Gergedan, çirkinliğimizi anlatan, huzursuz edici bir şiir. Geleneklere, inançlara, rejimlere, zulme, şiddete, vicdanını yitirmişlere, ahlakı maske yapmış ahlaksızlara, diktalara, kelimelerin gücüyle bir karşı duruş.
“Az önce otobanda ölü bir şeyin üzerinden geçtin. Her gün geçiyorsun. Arabanla. Bazen sen eziyorsun onu. Bazen bir başkası. Hep birlikte üzerinden geçiyorsunuz. Hep birlikte hepsini eziyorsunuz. Kalabalıksınız. Sen ve o ve o ve o ve o. Birer birer arabanın içinde yalnızlığınız. Arada bir kedi eziyorsun. Sonra bir sincap. Sonra bir kirpi. Sonra köpek. Sonra ne olduğu anlaşılamayan şey.”
Mine Söğüt, Eugene Ionesco’nun, totaliter rejmin insanlığı ne denli dar bir kafese hapsettiğini alt metne yerleştirdiği ve bir kasabada herkesin birer birer gergedanlaşmaya başlaması ile metaforik olarak canavarlaşmayı anlattığı, Gergedanlar adlı oyunundan yola çıkarak bambaşka kurgular yaratmış. Ionesco’nun kasabasında gergedanlaşmaya direnen tek kişi Berenger iken, Mine Söğüt’ün kitabında tek gergedan Berenger olarak karşımıza çıkıyor. Bu noktada yazar, okura bir ayna tutuyor. Direnen; kafeste tutulan ve değişime karşı koyan mı, yoksa kafesin dışında nefes almaya devam eden, farkında olmaksızın karanlığa gömülen mi?

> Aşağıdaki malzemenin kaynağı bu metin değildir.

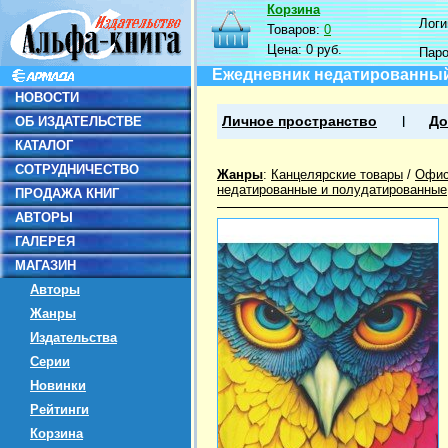
Корзина
Логин
Товаров:
0
Цена:
0 руб.
Пар
Ежедневник недатированный 
НОВОСТИ
ОБ ИЗДАТЕЛЬСТВЕ
Личное пространство
До
КАТАЛОГ
СОТРУДНИЧЕСТВО
Жанры
:
Канцелярские товары
/
Офис
недатированные и полудатированные
ПРОДАЖА КНИГ
АВТОРЫ
ГАЛЕРЕЯ
МАГАЗИН
Авторы
Жанры
Издательства
Серии
Новинки
Рейтинги
Корзина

“Senin hem arkanda olacağım hem önünde…
Güvenli zannettiğin evinde…
Atalarından devraldığın fikrinde.
Hem geçmişinde hem geleceğinde.
Denizlere de açılsan… Kırlara da çıksan peşinde.
Benden kaçarken vardığın her yerde.
Hayatının tam orta yerinde dev bir kafeste.” (syf. 45)

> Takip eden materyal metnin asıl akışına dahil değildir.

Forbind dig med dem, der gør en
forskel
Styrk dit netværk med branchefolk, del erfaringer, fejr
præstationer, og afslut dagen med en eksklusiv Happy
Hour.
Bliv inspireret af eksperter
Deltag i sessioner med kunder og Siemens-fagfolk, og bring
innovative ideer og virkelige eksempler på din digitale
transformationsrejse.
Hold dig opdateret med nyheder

Huzursuz edici, kulak tırmalayıcı, iç acıtan, sarsıcı bir şiir misali ilerliyor kitap. Peki okuyunca neden huzursuz ediyor? Aslında yaşıyoruz biz bunları. Yolda yürürken, evde oturmuş en masum olduğumuzu sandığımız halimizle yemek yerken, konuşurken, gülerken, yan komşumuzun evinde kıyametler koparken… Bunun içinde yaşıyoruz. Gergedanların içinde. Ya da belki onlar bizim içimizde…
Kitap dört ana bölümle ayrılmış öykülerden oluşuyor. Öyküler, doğanın ve dünyanın gerçek sahiplerine, iyiye, güzele, hâlâ saf kalabilenlere adanmış. Yazar, tabiri caizse anarşist bir tavırla her şeyin yerle bir olması, insanlığın dibe batması gerektiğini hissettiriyor ve yeniden doğuşun şart olduğunu sezdiriyor öykülerde.

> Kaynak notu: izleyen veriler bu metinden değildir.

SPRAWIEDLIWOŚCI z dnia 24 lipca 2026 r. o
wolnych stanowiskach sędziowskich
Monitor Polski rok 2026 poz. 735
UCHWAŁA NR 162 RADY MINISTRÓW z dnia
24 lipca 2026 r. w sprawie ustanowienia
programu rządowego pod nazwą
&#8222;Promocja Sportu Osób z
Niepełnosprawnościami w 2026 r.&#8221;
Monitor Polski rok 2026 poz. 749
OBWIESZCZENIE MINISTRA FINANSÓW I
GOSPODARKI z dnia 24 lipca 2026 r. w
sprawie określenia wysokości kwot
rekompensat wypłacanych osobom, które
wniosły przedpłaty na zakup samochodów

Gergedan kim bilmiyoruz. Berenger mi kafeste yoksa bizler mi? Kafeste olan insanlık aslında ama kendisi bunun farkında bile değil. Kafesin kapısını açmıyoruz, açmaya da niyetli değil. Dünyayı bize bir kafes yapmışlar sıkışıp kalmışız. İnanç, korku, hukuk, ahlak, iktidar, güç, para, sınırlar… Dört yanımızdan birbirinden kalın zincirlerle bağlanmışız. Zorlamıyoruz. Zorlanmıyoruz. Sorgusuz sualsiz kabulümüze yok isyanımız.
“Yeminimden döneceğim ve kendi yaratıcısına kinlenen bir gergedana dönüşeceğim.” (syf. 9)
Saramago’nun alegorik ve Ionesco’nun metaforik anlatımı, simgesel bir dil, Kafkaesk bölümler… Uyanmaya çabalayacağınız bir karabasan değil bütün bu anlatılanlar. Hapsolduğumuz dünyayı gösteriyor bize yazar. Rüyamızda gördüğümüz kelebek miyiz, yoksa rüyasında insan olduğunu gören kelebek miyiz?